For some of you, you’ve watched your friend or family member get possessed with hatred and choose to inflict pain against their child’s body in the supposed name of discipline. You’ve been a bystander to some of the worst treatment a child could endure, and you said nothing about it. There was a grey area between what is or isn’t legally abusive, but you only leaned on the legality of the situation because it was perpetrated by someone you know.
You believe you’re a good person who would virtuously respond to socially or legally unacceptable behavior until the person committing the atrocity against a child is a familiar face.
To purchase “The Children We Left Behind” from Amazon, go to www.thechildrenweleftbehind.com, and to purchase directly from Wrong Speak Publishing, go to www.wrongspeak.net/shop.

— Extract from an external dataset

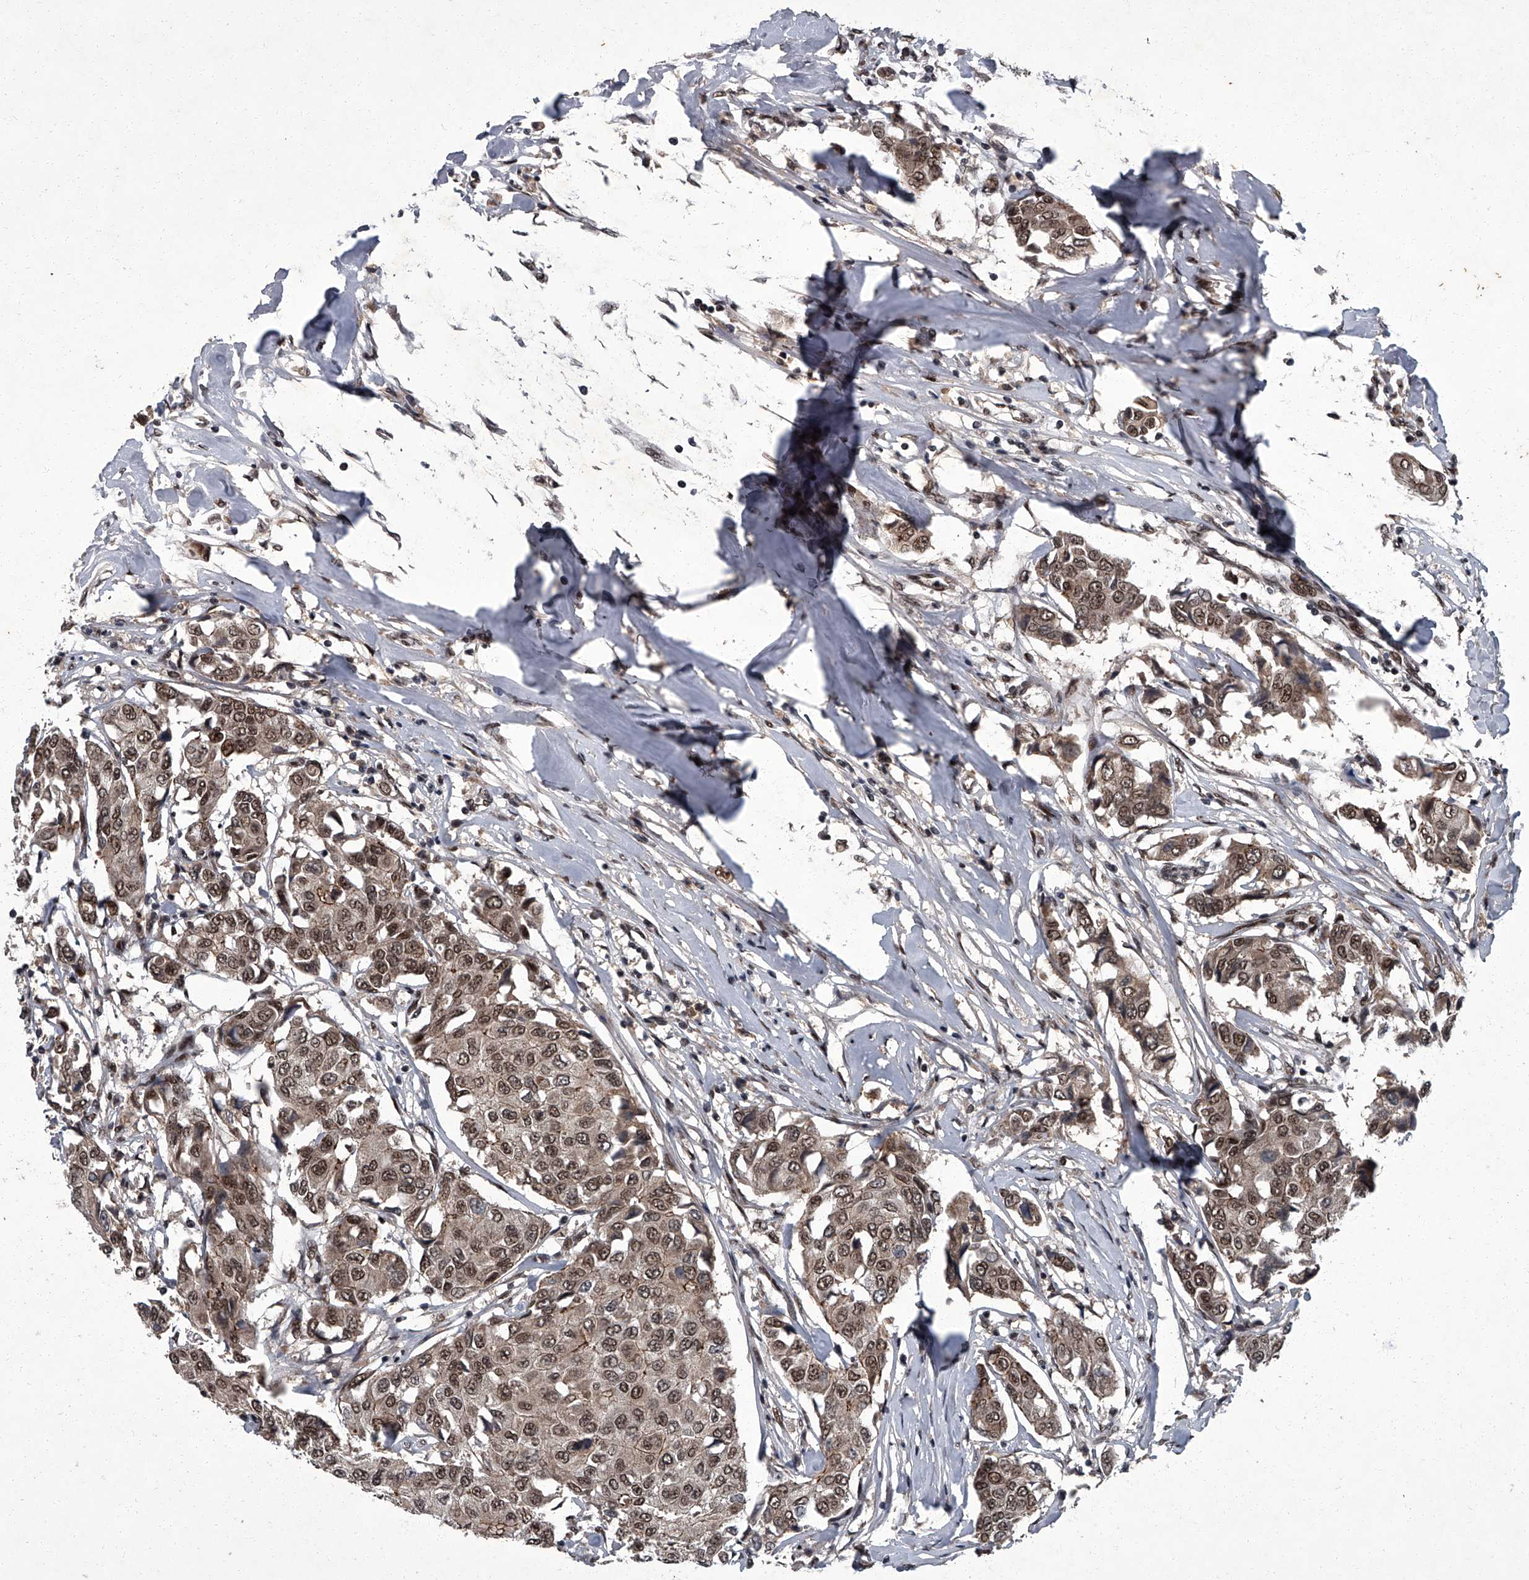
{"staining": {"intensity": "moderate", "quantity": ">75%", "location": "nuclear"}, "tissue": "breast cancer", "cell_type": "Tumor cells", "image_type": "cancer", "snomed": [{"axis": "morphology", "description": "Duct carcinoma"}, {"axis": "topography", "description": "Breast"}], "caption": "IHC photomicrograph of neoplastic tissue: human breast cancer stained using immunohistochemistry (IHC) reveals medium levels of moderate protein expression localized specifically in the nuclear of tumor cells, appearing as a nuclear brown color.", "gene": "ZNF518B", "patient": {"sex": "female", "age": 80}}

Wow wow wow. This piece specifically...
I agree with so much of this (and candidly, dealing with some of this myself.) Although, it feels impossible to win. How do we balance all of it? Accept the parent who was insufficient in many ways, and yet, see beyond it understanding that their starting point did not have the foundation for love and care that we now, as a culture, have come to hold as the standard in parent + child relationships? This whole piece and sentiment, regardless, has a hold on me because you strike the chord of truth in culture, parent + child relationships, and how we navigate this as a human being and child ourselves.
"We are currently allergic to not only feeling shameful but also hesitant to engage in shaming tactics against anyone, even if it’s justified. Usually, it’s the people who live shameful lives who advocate for its eradication, claiming that its existence is oppressive to our society rather than what helps to keep it in order. The worst among us hide their immorality while demanding that if someone like themselves is exposed, we should avoid treating them with disdain."
I've read the book. It has a lot to say that people need to read.
Is it possible for a huge segment of America to completely misunderstand issues of race and parenthood? Yes. Read the book.